* _Passage_
######

The collaborative project of audio-visual anthropology explores the 6 months (mobile phone) video diaries of Asef, an Afghan refugee boy, in which he shares his everyday experiences, as well as the more in-depth memories and dreams. The collection creates sensory and intimate experience and insight to his life while portraying a refugee’s life with an existential and anthropological view point. The sense of duration and suspension, detachment and belonging to the space and locations he ought to stay, the emotional flux between hope, hopelessness, helplessness, the desire and the battle for a better life condition are the major significant elements that Asef diaries are sharing with its audience.
In this experiment of shared anthropology, I have been teaching and supervising Asef about filming and the ideas of sensory story-telling and montage in order him to be able to apply them in his own creative way in filming process.
The film therefore is edited (by me) based on the a.m ideas, while constantly updating him and receiving feedback.
This film project, based on the time proposal of the exhibition can be presented as multi screen sound image installation or a shorter version can be custom designed

Friday (Room 405, Kirkkokatu 6)
Rhythms – 10:00 – 12:00

10:00 – 10:25
I have a song to sing to you – 6 min
Eluned Zoe Aiano, Alesandra Tatic

As a child, Ivanka was chosen by fairy women for the special task of entering the realm of the dead to discover the future. As an old lady, the spirits have left her, so how does she navigate between the two worlds now?

######

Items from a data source
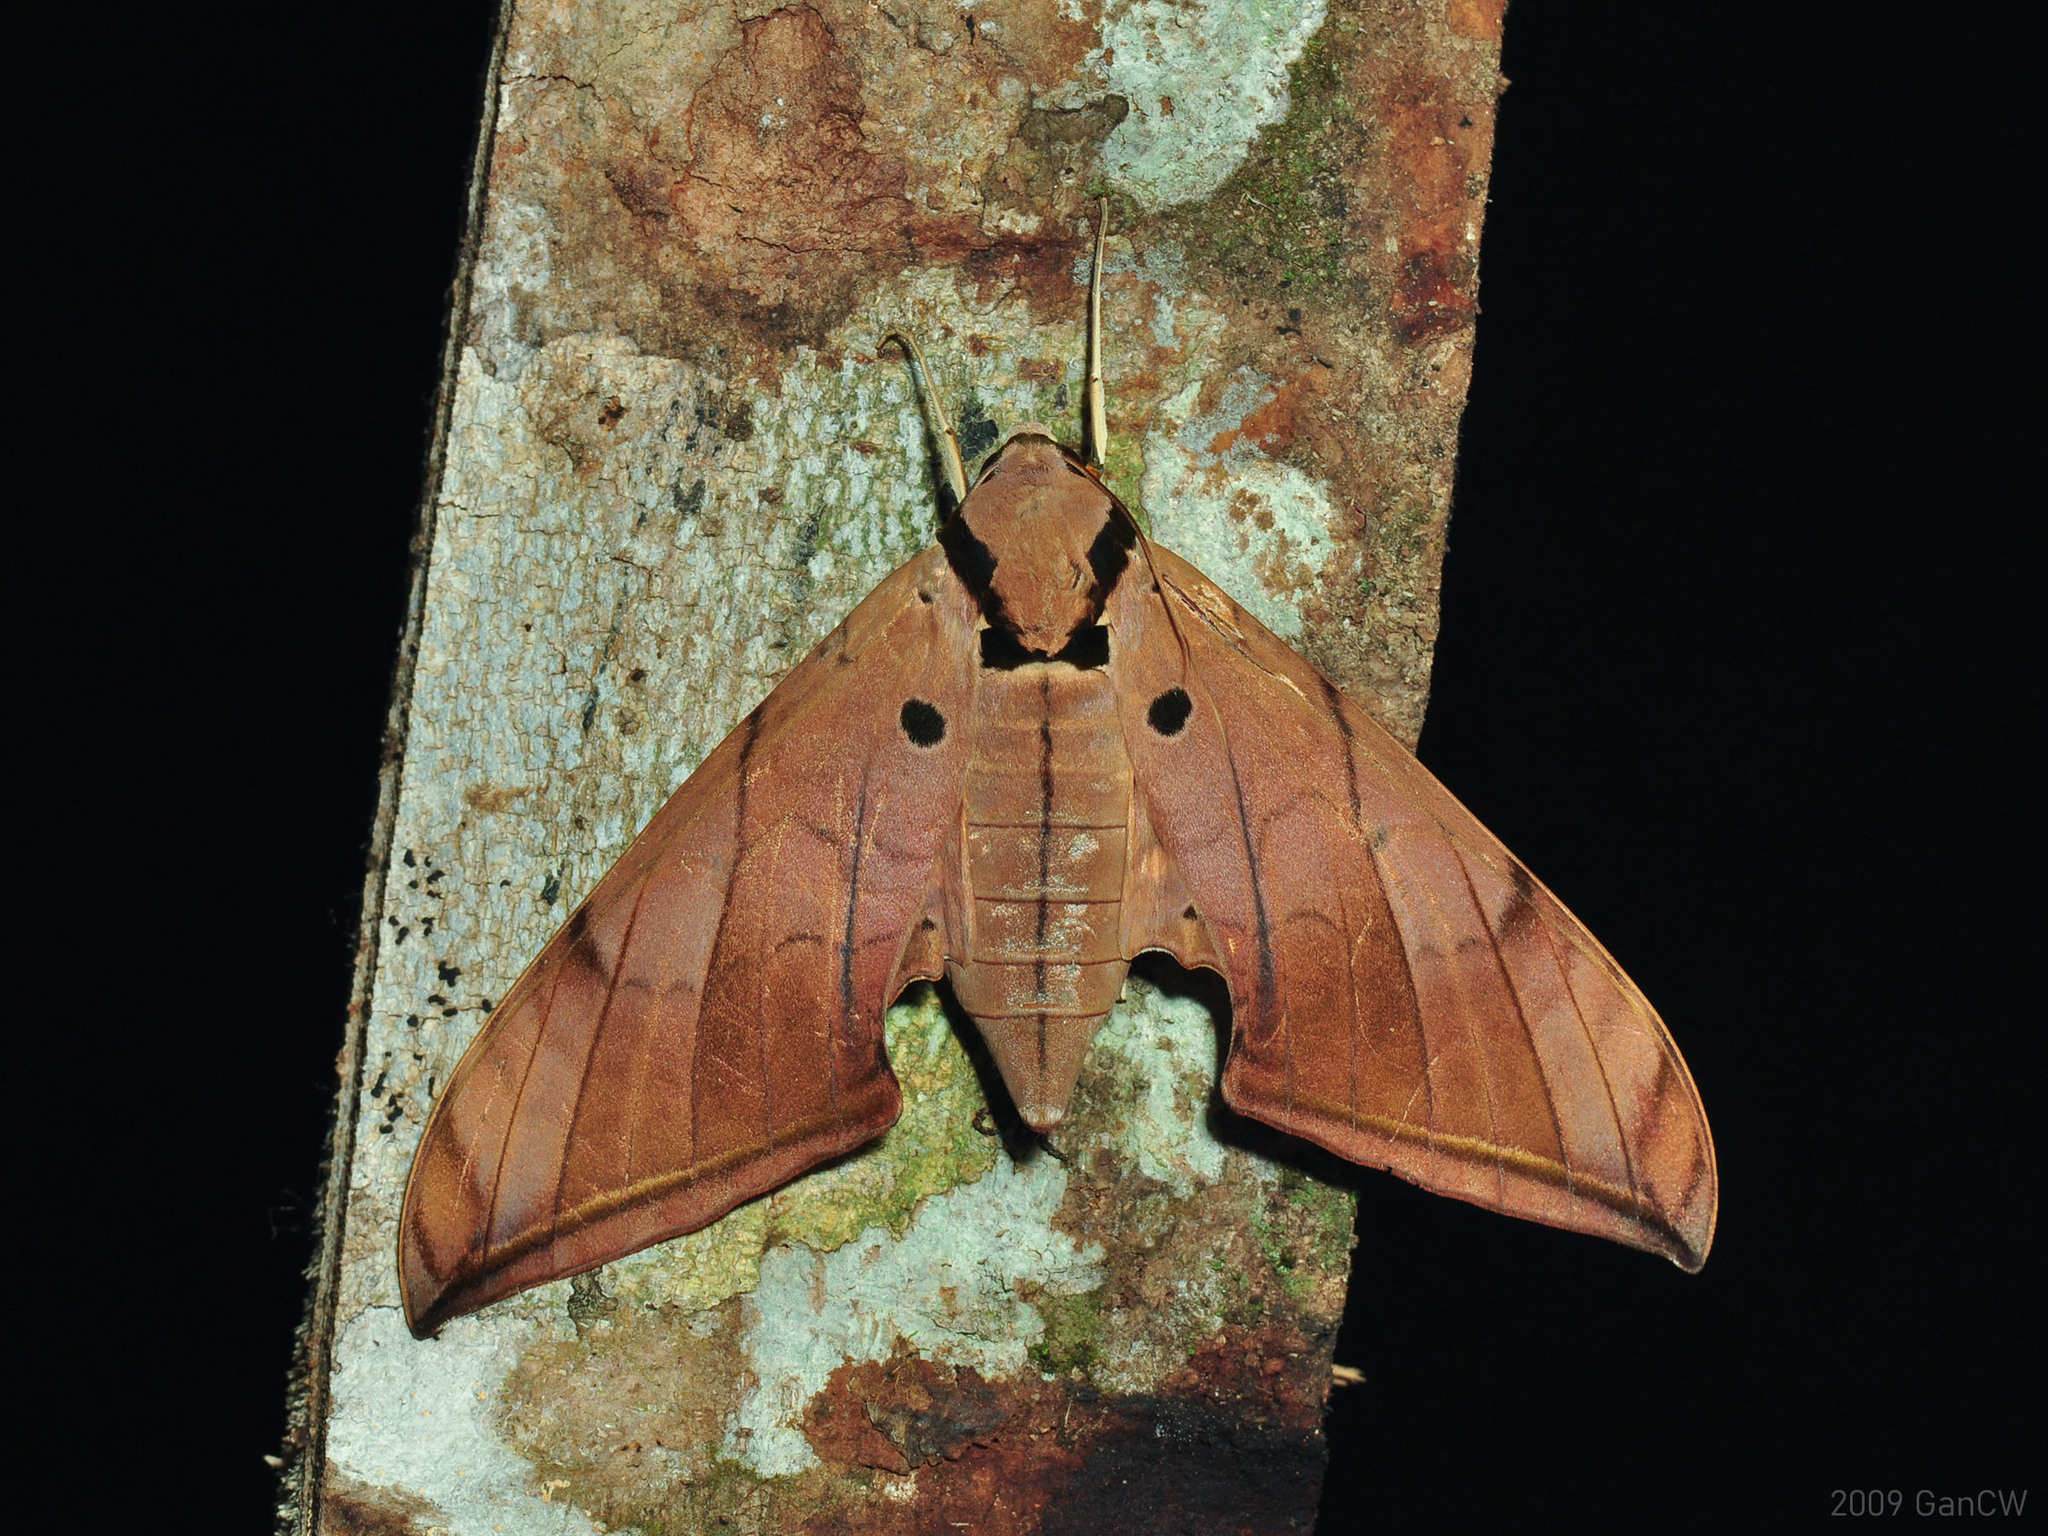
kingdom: Animalia
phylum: Arthropoda
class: Insecta
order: Lepidoptera
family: Sphingidae
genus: Ambulyx
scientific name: Ambulyx pryeri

######

* _Task list_
a. In the film program passage, how long did Asef keep his mobile phone video diaries?
b. Which feelings does the film program passage name in the phrase "the emotional flux between"? List them all.
c. Carry on writing the film program passage, starting after its last sentence.
The items are separate material, apart from the film program passage.

* _Task answers_
a. Six months.

b. Hope, hopelessness, helplessness

c.
This experimental short documentary seeks out Ivanka, a woman who lives in rural Eastern Serbia and who spent most of her life falling into trance to enter the realm of the dead and learn about the future. Ethnographic archive materials from her days as a prophet are interwoven with contemporary footage shot now that the supernatural forces have left her. As such, the film plays on dualities of time and ontology to explore how this experience has affected her relationship to the landscape that surrounds her, while engaging in a meta discourse on the digital nature of film and visualisation of memory.
The film was funded by the London Short Film Festival as part of their “With Teeth” scheme to support non-conformist independent filmmaking.

10:25 – 11:20
The Mill – 34 min
Daniel Allen, Patrick Tubin McGinley

The Mill is a non-narrative film that falls into the category of sensory ethnography. It focuses on an unmodernised paper factory in Estonia, taking in the sights and sounds that fill that space.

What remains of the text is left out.